The thing is, my peanut butter story is petty.  It is.  It's utterly petty and it affects my life like, once, twice a year tops.  And yet, just thinking about it while writing this blogpost makes my gorge rise.  It is so goddamned frustrating to be told your feelings don't matter, or, even worse, they're in some sense untrue.

And I have to extrapolate (because that's all I can do is extrapolate) what it must be like to be told every day, multiple times a day, that your feelings, your truth is invalid.  That you're not being a good sport.  It must be so goddamned infuriating that you could just fly off the handle any minute.

And that's what minorities in this country have to deal with.  How often, honestly, as a white male in this country do I get told what I think doesn't matter?  That I have to be a good sport and accept abuse with good cheer?  Very rarely.  So rarely, in fact, that you can see from the temper tantrums of self-important men online how rarely they have to face up to even a modicum of criticism, let alone abuse.
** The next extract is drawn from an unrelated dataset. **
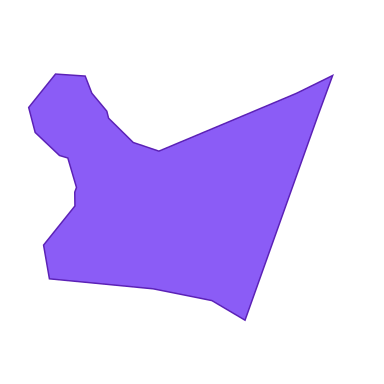 outline of Ad Dakhliyah, rotated 263°
{"feature_id": "OMN-2404", "entity_name": "Ad Dakhliyah", "entity_type": "Region", "adm_level": 1, "iso_a3": "OMN", "parent_name": "Oman", "parent_adm1": "", "projection": "mercator", "projection_center": [57.794, 22.3], "detail": "fine", "context": "isolated", "style": "filled", "palette": "violet", "viewbox_px": 384, "rotation_deg": 263, "n_neighbors": 0, "source": "natural_earth", "source_scale": "10m", "svg_char_len": 447}
<svg xmlns="http://www.w3.org/2000/svg" viewBox="0 0 384 384"><g transform="rotate(263 192 192)"><path d="M265.9,267.8L277.2,307.6L290.5,345.8L252.9,326.5L58.3,229.0L81.8,198.5L100.6,141.8L123.2,39.9L157.4,38.2L192.4,74.1L206.1,75.6L210.6,77.9L240.9,72.9L244.4,64.9L270.2,43.6L295.8,40.2L325.7,70.9L320.1,100.1L302.3,104.6L282.6,117.3L275.4,118.2L248.3,139.7L236.6,164.1L265.9,267.8Z" fill="#8b5cf6" stroke="#5b21b6" stroke-width="1.5"/></g></svg>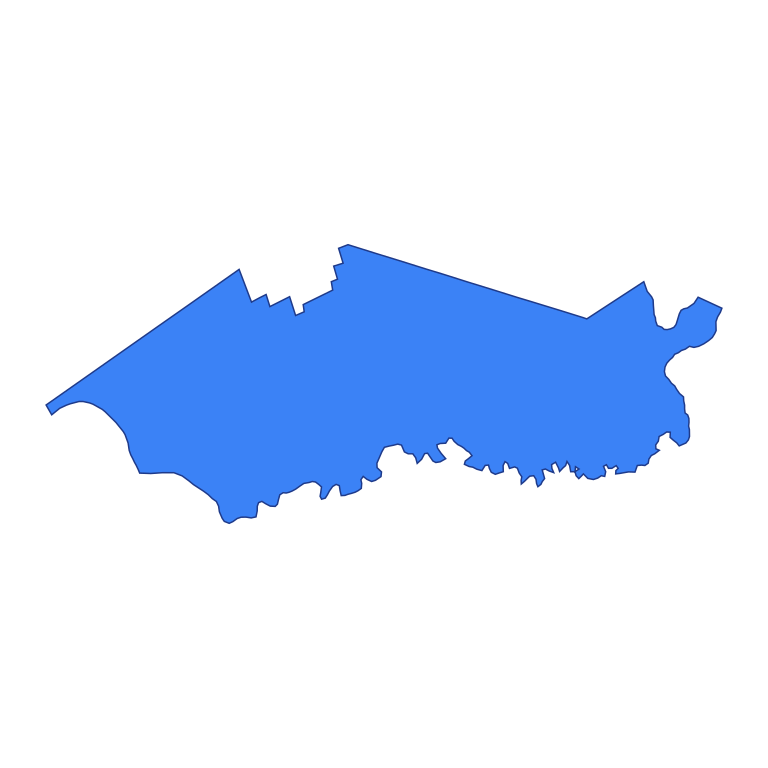 the district of São Miguel do Guamá, Pará, Brazil
{"feature_id": "56859067B56862876029302", "entity_name": "São Miguel do Guamá", "entity_type": "district", "adm_level": 2, "iso_a3": "BRA", "parent_name": "Brazil", "parent_adm1": "Pará", "projection": "robinson", "projection_center": [-47.543, -1.552], "detail": "fine", "context": "isolated", "style": "filled", "palette": "blue", "viewbox_px": 768, "rotation_deg": 0, "n_neighbors": 0, "source": "geoboundaries", "source_scale": "gbopen_adm2", "svg_char_len": 3891}
<svg xmlns="http://www.w3.org/2000/svg" viewBox="0 0 768 768"><path d="M586.8,318.9L583.4,317.7L561.9,311.0L529.9,301.2L517.9,297.6L494.6,290.3L468.3,282.2L443.7,274.4L425.6,268.9L406.9,263.0L376.1,253.5L348.0,244.7L338.6,248.3L343.1,263.2L333.7,266.1L337.5,279.2L331.3,281.7L332.7,290.1L303.2,304.6L304.2,311.8L295.6,315.5L289.6,296.7L269.9,306.6L266.1,294.5L259.7,297.7L251.5,302.1L239.1,269.4L188.8,304.8L157.1,327.0L151.7,330.8L46.1,405.0L51.7,414.8L57.0,410.5L59.7,408.3L66.3,405.2L70.2,403.8L79.0,401.5L83.1,401.5L89.5,402.9L93.0,404.2L102.3,409.4L105.2,411.8L115.9,422.4L123.3,431.6L125.1,434.7L128.1,443.0L129.2,450.4L130.8,454.9L132.7,458.5L134.5,462.3L136.2,465.3L138.1,469.3L139.7,473.1L150.7,473.5L162.4,472.7L173.9,472.7L182.2,475.9L189.0,480.9L193.5,484.6L198.4,487.8L203.6,491.2L208.3,494.7L212.3,498.6L216.4,501.5L218.6,506.2L219.4,511.8L222.2,518.3L224.3,521.4L229.2,523.3L232.9,521.6L237.2,518.5L241.1,517.2L246.0,517.1L251.2,517.9L256.0,516.9L257.2,510.9L257.3,506.2L258.6,502.6L261.9,501.4L265.6,503.7L270.2,506.1L275.2,506.4L277.4,504.2L278.5,499.5L279.8,494.8L283.1,492.7L286.2,493.0L289.0,492.3L292.0,491.1L295.7,489.1L300.0,486.0L303.9,483.4L309.1,482.5L312.3,481.5L315.5,482.0L318.7,484.4L321.5,486.9L320.8,492.2L320.1,496.3L321.6,499.2L325.3,498.1L327.4,494.8L329.4,491.0L332.6,486.5L336.1,484.4L339.3,485.6L340.1,490.7L341.2,495.6L345.0,495.4L347.9,494.3L351.4,493.4L355.2,492.2L358.1,490.7L361.3,488.4L361.7,483.4L360.9,479.7L363.2,476.4L366.9,479.3L371.6,481.5L375.5,480.3L381.0,476.6L381.5,471.9L377.1,467.7L376.9,463.2L381.9,451.7L384.4,447.3L389.5,446.0L393.6,445.2L397.7,444.1L401.5,445.1L404.4,451.9L408.2,453.8L412.8,453.8L415.7,457.8L417.2,463.4L421.6,459.3L424.6,453.6L427.6,453.2L432.9,461.0L435.8,462.5L440.2,461.8L445.7,458.7L441.1,453.3L437.5,448.1L436.9,444.8L440.1,443.5L445.7,443.2L448.9,438.1L452.1,438.2L454.1,441.3L457.8,444.6L461.4,446.4L463.9,448.1L466.5,450.6L469.3,452.2L472.0,455.7L468.5,458.6L465.3,461.0L464.4,464.3L469.1,466.5L472.9,467.2L476.8,469.2L481.9,470.6L485.2,465.4L488.5,465.1L489.4,468.5L491.3,472.3L495.3,474.3L499.4,472.9L503.3,471.7L503.1,465.6L505.0,461.6L507.7,463.4L509.5,468.4L514.7,466.9L517.4,468.2L519.2,473.0L521.8,476.8L521.1,480.4L521.3,484.0L524.5,481.3L527.4,478.4L529.7,476.2L533.7,475.7L536.0,479.3L536.6,483.6L537.9,486.7L540.9,484.4L542.3,481.5L544.6,478.6L543.4,474.2L542.2,469.9L545.4,469.0L549.2,471.0L553.7,472.6L551.9,468.4L551.6,464.6L555.6,462.2L558.5,467.9L559.6,471.5L563.2,467.7L565.6,465.6L567.0,461.5L569.6,465.5L570.7,471.7L575.0,471.7L576.1,475.7L578.8,478.6L581.3,476.2L583.4,473.9L587.8,478.4L593.4,479.5L597.7,478.1L601.3,475.7L604.7,476.4L605.7,471.7L603.5,466.3L606.4,464.7L608.5,468.3L611.9,468.3L616.2,465.6L618.2,468.4L615.9,470.6L615.7,473.9L619.9,473.4L623.3,472.8L628.5,471.9L635.0,472.1L637.3,465.5L641.5,465.1L644.9,465.5L648.2,463.2L648.9,459.1L651.3,455.5L654.7,453.8L659.3,450.3L655.9,448.8L655.7,444.9L658.3,441.2L659.1,436.5L663.2,434.4L666.6,432.0L670.3,432.2L670.1,437.4L673.2,440.1L676.7,442.8L679.2,445.9L685.9,443.0L688.4,439.9L689.5,436.5L689.4,429.6L688.6,426.1L689.0,422.4L688.9,418.5L687.7,415.0L685.1,413.0L684.6,409.0L684.6,405.1L683.7,400.9L683.5,396.9L679.5,393.5L676.6,389.3L674.7,385.9L671.4,383.2L668.8,379.4L665.5,376.0L664.4,371.6L665.0,367.1L666.8,363.2L669.6,360.0L672.6,357.4L674.6,354.3L678.4,352.7L681.4,350.5L685.4,349.1L689.4,346.3L693.9,347.4L698.7,346.3L703.8,343.8L708.6,340.6L712.3,337.5L714.6,333.8L716.1,330.6L715.9,321.7L717.6,316.9L720.4,312.2L721.9,308.2L698.1,297.2L694.0,303.4L687.4,308.0L683.8,308.8L681.1,310.3L679.3,313.9L677.1,321.2L676.0,324.6L673.8,327.4L670.4,328.9L667.2,329.6L664.1,329.4L661.8,327.2L657.3,325.6L655.7,321.1L655.4,317.7L654.1,314.6L653.4,305.6L653.1,299.9L651.6,296.8L647.2,291.4L643.8,281.7L586.8,318.9ZM575.0,471.7L575.5,466.7L579.0,469.0L575.0,471.7Z" fill="#3b82f6" stroke="#1e3a8a" stroke-width="1.5"/></svg>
Kids, privilege is a real thing.  I know it's a sticky issue.  Conservatives don't want to accept that it even exists, because it runs counter to all their ideas of rugged individualism and personal responsibility.  Even liberals find it kind of icky because it means somehow squaring the fact that you can be a good, non-racist person and still benefit from racist institutions.  To be honest, to be 100% honest, I think the concept of privilege is going to be transformative.

I know it was transformative for me.  It made me go from that happy-go-lucky liberal who said, "well, I'm not racist, so the problem's solved on my end" to someone who realized that bias is all around, that it's a constant fight.  Electing Obama didn't end racism, and legalizing gay marriage didn't end homophobia - as we were all too painfully reminded last week.

If, my friend, you can walk around without being told that your feelings and your responses to the behavior of others are invalid, then you are indeed deeply privileged.  So try to bear that in mind the next time you're considering telling someone they're being too sensitive, or that you're not PC, or any of that other insensitive bullshit.  Imagine what it would be like to be told you should damn well like peanut butter.  Except it's not peanut butter, it's the abuse you have to take for being who you are.